The only way that I can think to handle this is to have transforms such as RandCropByPosNegLabel{d} perform apply_pending on the label_key themselves before executing in lazy fashion.

[wyli]

@wyli Ok so there is still an issue. At the moment, on dev, RandCropByPosNegLabel{d} requires that you use ApplyPending{d} on the labels before you call it, but then calls lazily, so it is added onto pending transforms.

Vanilla lazy mode requires that the user does not have to modify their pipeline in order to run lazy=True, so RandCropByPosNegLabel{d} and similar transforms don't execute lazily, forcing all pending transforms to be applied before it executes.

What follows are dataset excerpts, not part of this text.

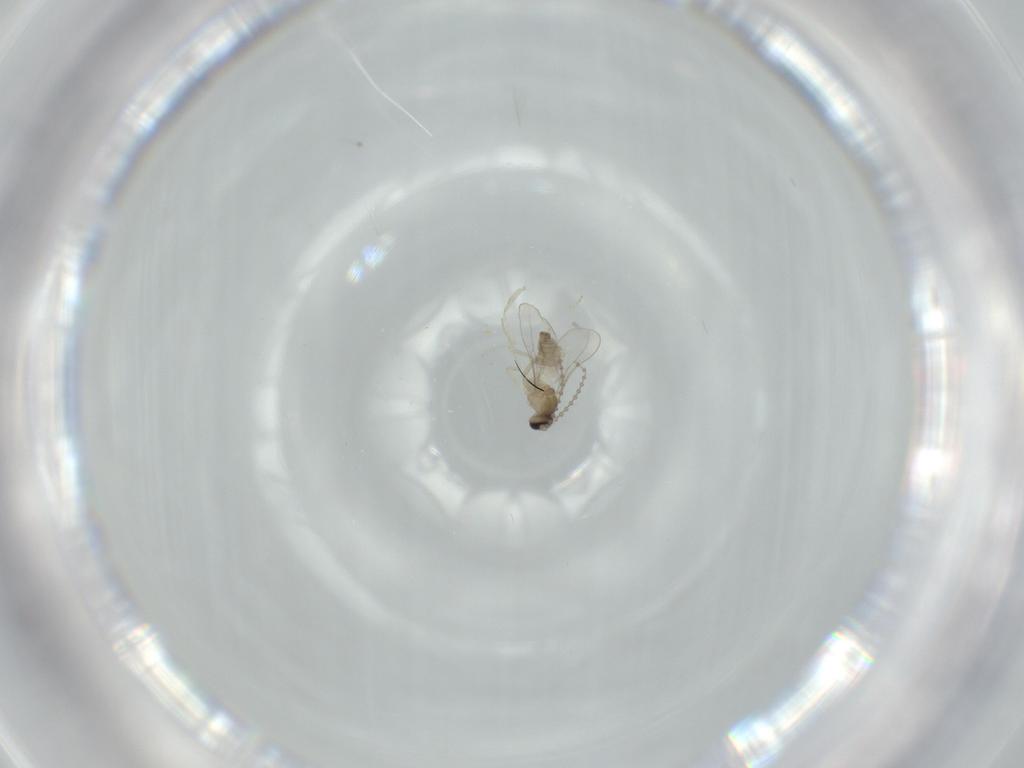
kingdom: Animalia
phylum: Arthropoda
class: Insecta
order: Diptera
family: Cecidomyiidae
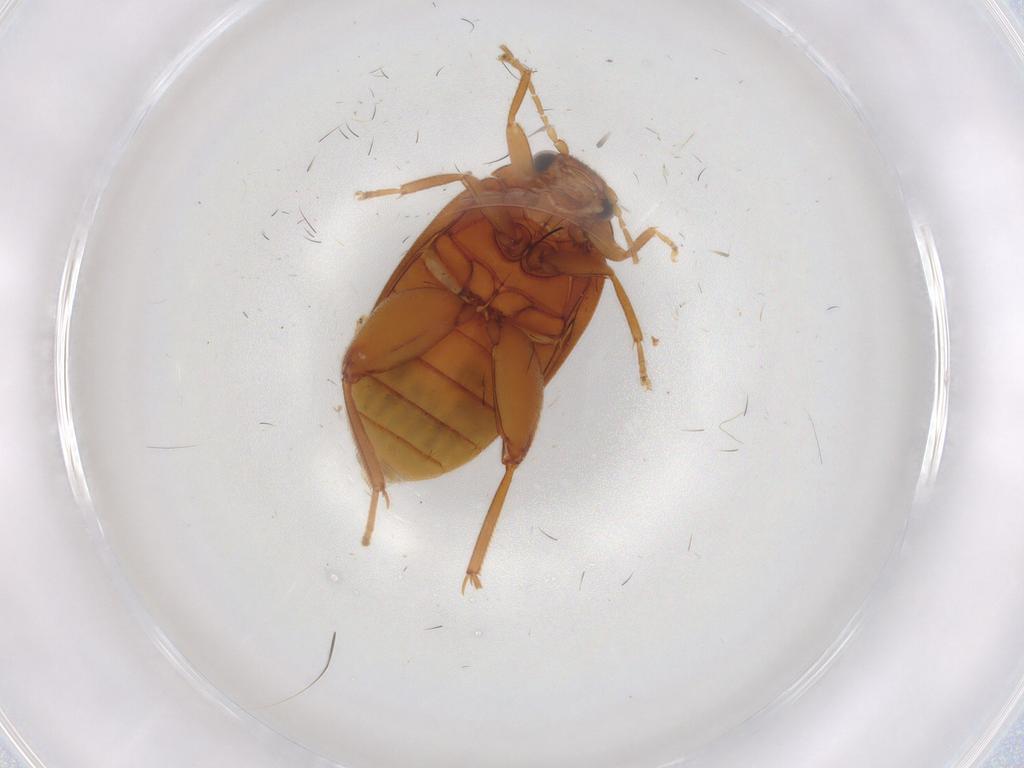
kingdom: Animalia
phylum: Arthropoda
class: Insecta
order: Coleoptera
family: Scirtidae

The only way that I can think to handle this is to have transforms such as RandCropByPosNegLabel{d} perform apply_pending on the label_key themselves before executing in lazy fashion.

all those cases are warned via this util:

MONAI/monai/transforms/utils.py

Lines 303 to 307 in 4bfc8e9

	def check_non_lazy_pending_ops(
	input_array: NdarrayOrTensor, name: None | str = None, raise_error: bool = False
	) -> None:
	"""
	Check whether the input array has pending operations, raise an error or warn when it has.

although it's easy to change the warning into an automatic apply_pending, I don't think the cropping transforms should have the logic of calling apply_pending internally.

For me, warning people isn't enough. lazy with options=None should never break a pipeline.

I'm also not keen on the idea of cropping transforms calling apply_pending internally. It can't happen anyway because the existence of overrides makes that impossible.

Transforms that require it should be able to indicate that they do through the LazyTrait interface. I'm testing something out that solves the issue in the in_order pipeline

[wyli]

the root cause is that the crop sampling locations are defined in the image space instead of the physical space. in the end the coordinates should be defined in the original physical space and they should carry the geometric information during the preprocessing then there's no ambiguity.